# What the task requires
Please state how many lines of the data contain "para". The number by itself is enough.

# Page-level text extractions
• • •
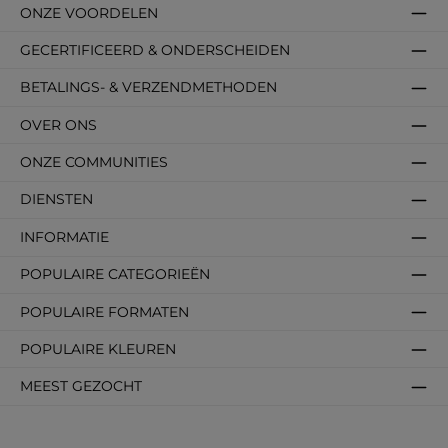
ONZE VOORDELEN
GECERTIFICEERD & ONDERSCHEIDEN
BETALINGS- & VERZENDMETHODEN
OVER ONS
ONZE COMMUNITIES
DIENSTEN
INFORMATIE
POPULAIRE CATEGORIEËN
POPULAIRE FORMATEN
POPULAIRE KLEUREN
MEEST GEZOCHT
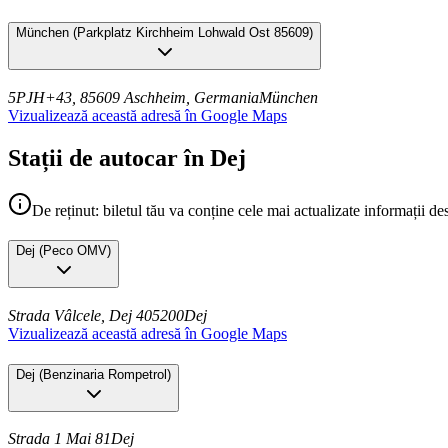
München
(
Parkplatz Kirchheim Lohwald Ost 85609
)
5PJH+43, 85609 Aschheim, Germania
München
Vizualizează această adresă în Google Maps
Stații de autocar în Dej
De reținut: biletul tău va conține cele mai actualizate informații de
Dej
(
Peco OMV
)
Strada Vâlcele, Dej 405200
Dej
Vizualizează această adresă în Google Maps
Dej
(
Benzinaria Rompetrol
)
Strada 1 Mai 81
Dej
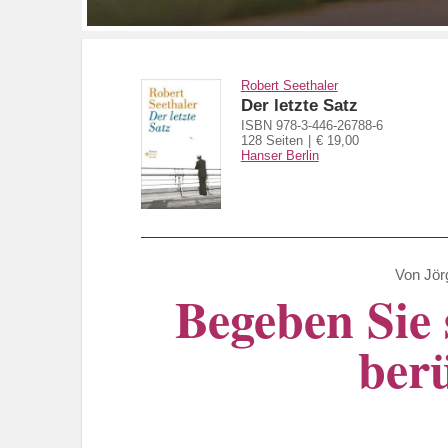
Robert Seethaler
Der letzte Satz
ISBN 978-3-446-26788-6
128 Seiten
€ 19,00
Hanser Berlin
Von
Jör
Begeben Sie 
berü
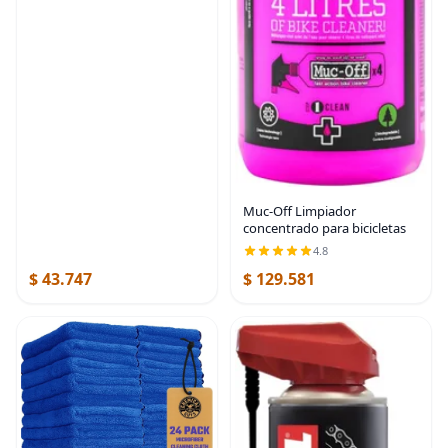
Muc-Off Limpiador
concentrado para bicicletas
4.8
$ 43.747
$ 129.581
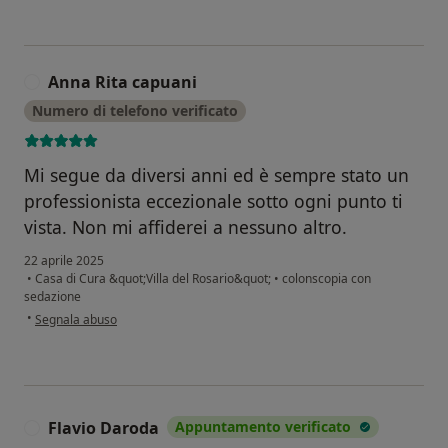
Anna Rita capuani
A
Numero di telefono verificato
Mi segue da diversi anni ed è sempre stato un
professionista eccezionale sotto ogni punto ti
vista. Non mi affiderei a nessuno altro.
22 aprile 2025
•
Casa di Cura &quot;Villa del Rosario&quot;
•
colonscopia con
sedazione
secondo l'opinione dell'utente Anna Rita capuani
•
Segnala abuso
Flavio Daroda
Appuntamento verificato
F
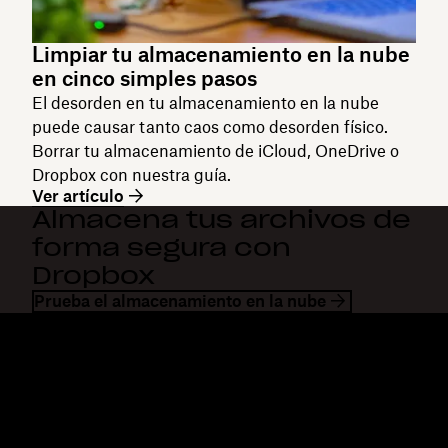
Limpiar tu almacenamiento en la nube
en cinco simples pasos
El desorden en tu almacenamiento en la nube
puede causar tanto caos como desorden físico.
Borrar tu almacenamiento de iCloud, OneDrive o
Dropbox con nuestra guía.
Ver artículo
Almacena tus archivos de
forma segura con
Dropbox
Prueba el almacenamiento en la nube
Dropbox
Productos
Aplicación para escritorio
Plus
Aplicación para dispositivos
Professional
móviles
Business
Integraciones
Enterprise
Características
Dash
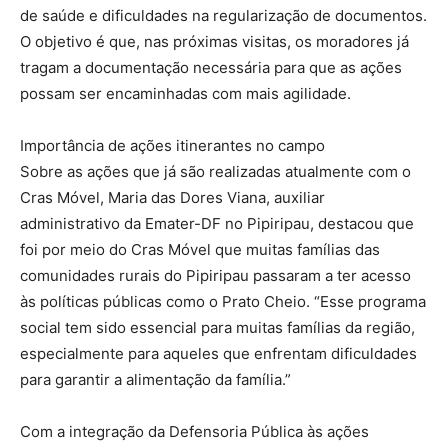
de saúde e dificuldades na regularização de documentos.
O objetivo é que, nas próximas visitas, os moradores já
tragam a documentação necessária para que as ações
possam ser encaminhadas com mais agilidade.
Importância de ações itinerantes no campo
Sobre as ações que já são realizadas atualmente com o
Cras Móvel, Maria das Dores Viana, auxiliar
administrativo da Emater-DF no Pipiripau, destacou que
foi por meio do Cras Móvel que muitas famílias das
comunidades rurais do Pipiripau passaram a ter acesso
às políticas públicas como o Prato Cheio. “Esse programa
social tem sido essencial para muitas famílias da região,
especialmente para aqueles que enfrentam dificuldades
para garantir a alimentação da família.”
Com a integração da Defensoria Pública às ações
• • •
# Result
7